Exercise requirements: Retype the text from each item below word for word, line by line. Leave the pictures out of your answer.

Supplied data:
● ● ● ●
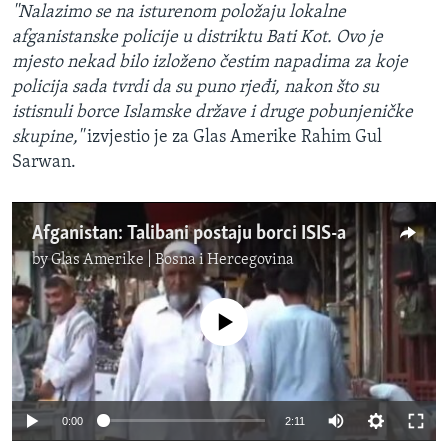
''Nalazimo se na isturenom položaju lokalne
afganistanske policije u distriktu Bati Kot. Ovo je
mjesto nekad bilo izloženo čestim napadima za koje
policija sada tvrdi da su puno rjeđi, nakon što su
istisnuli borce Islamske države i druge pobunjeničke
skupine,''
izvjestio je za Glas Amerike Rahim Gul
Sarwan.
Afganistan: Talibani postaju borci ISIS-a
by
Glas Amerike | Bosna i Hercegovina
No media source currently available
0:00
2:11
● ● ● ●
Exercise solution:
''Nalazimo se na isturenom položaju lokalne
afganistanske policije u distriktu Bati Kot. Ovo je
mjesto nekad bilo izloženo čestim napadima za koje
policija sada tvrdi da su puno rjeđi, nakon što su
istisnuli borce Islamske države i druge pobunjeničke
skupine,''
izvjestio je za Glas Amerike Rahim Gul
Sarwan.
Afganistan: Talibani postaju borci ISIS-a
by
Glas Amerike | Bosna i Hercegovina
No media source currently available
0:00
2:11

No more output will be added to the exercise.